Could you reproduce every line of the items below, keeping each one identical to the original?

•••

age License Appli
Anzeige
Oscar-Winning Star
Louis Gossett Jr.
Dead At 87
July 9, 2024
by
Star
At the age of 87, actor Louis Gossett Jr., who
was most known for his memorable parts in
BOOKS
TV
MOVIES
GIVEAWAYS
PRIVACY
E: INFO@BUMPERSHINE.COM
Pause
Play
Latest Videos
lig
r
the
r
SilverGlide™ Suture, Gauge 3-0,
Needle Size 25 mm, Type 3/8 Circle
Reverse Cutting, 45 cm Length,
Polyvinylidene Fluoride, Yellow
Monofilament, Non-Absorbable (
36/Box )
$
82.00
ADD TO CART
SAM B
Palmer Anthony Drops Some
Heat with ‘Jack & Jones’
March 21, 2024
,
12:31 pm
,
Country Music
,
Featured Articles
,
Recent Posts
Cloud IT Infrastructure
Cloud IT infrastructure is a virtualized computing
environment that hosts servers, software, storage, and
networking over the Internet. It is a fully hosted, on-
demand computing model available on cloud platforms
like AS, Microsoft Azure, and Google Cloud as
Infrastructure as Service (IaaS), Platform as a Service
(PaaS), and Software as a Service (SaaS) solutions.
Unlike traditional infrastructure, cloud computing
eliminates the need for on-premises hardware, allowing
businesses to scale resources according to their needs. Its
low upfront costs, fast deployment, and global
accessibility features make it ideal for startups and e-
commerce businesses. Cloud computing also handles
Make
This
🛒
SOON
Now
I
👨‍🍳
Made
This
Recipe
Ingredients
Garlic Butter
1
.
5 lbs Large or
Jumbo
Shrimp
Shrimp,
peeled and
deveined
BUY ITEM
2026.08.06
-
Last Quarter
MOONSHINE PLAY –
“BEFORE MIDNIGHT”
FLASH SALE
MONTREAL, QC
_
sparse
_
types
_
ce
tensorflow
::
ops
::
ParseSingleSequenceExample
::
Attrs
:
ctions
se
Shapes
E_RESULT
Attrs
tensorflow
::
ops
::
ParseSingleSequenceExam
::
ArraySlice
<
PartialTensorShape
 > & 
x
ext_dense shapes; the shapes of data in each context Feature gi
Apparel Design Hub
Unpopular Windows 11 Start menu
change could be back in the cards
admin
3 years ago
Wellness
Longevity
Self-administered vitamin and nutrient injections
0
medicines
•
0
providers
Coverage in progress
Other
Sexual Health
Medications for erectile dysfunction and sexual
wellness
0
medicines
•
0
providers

•••

WORKED SOLUTION:
age License Appli
Anzeige
Oscar-Winning Star
Louis Gossett Jr.
Dead At 87
July 9, 2024
by
Star
At the age of 87, actor Louis Gossett Jr., who
was most known for his memorable parts in
BOOKS
TV
MOVIES
GIVEAWAYS
PRIVACY
E: INFO@BUMPERSHINE.COM
Pause
Play
Latest Videos
lig
r
the
r
SilverGlide™ Suture, Gauge 3-0,
Needle Size 25 mm, Type 3/8 Circle
Reverse Cutting, 45 cm Length,
Polyvinylidene Fluoride, Yellow
Monofilament, Non-Absorbable (
36/Box )
$
82.00
ADD TO CART
SAM B
Palmer Anthony Drops Some
Heat with ‘Jack & Jones’
March 21, 2024
,
12:31 pm
,
Country Music
,
Featured Articles
,
Recent Posts
Cloud IT Infrastructure
Cloud IT infrastructure is a virtualized computing
environment that hosts servers, software, storage, and
networking over the Internet. It is a fully hosted, on-
demand computing model available on cloud platforms
like AS, Microsoft Azure, and Google Cloud as
Infrastructure as Service (IaaS), Platform as a Service
(PaaS), and Software as a Service (SaaS) solutions.
Unlike traditional infrastructure, cloud computing
eliminates the need for on-premises hardware, allowing
businesses to scale resources according to their needs. Its
low upfront costs, fast deployment, and global
accessibility features make it ideal for startups and e-
commerce businesses. Cloud computing also handles
Make
This
🛒
SOON
Now
I
👨‍🍳
Made
This
Recipe
Ingredients
Garlic Butter
1
.
5 lbs Large or
Jumbo
Shrimp
Shrimp,
peeled and
deveined
BUY ITEM
2026.08.06
-
Last Quarter
MOONSHINE PLAY –
“BEFORE MIDNIGHT”
FLASH SALE
MONTREAL, QC
_
sparse
_
types
_
ce
tensorflow
::
ops
::
ParseSingleSequenceExample
::
Attrs
:
ctions
se
Shapes
E_RESULT
Attrs
tensorflow
::
ops
::
ParseSingleSequenceExam
::
ArraySlice
<
PartialTensorShape
 > & 
x
ext_dense shapes; the shapes of data in each context Feature gi
Apparel Design Hub
Unpopular Windows 11 Start menu
change could be back in the cards
admin
3 years ago
Wellness
Longevity
Self-administered vitamin and nutrient injections
0
medicines
•
0
providers
Coverage in progress
Other
Sexual Health
Medications for erectile dysfunction and sexual
wellness
0
medicines
•
0
providers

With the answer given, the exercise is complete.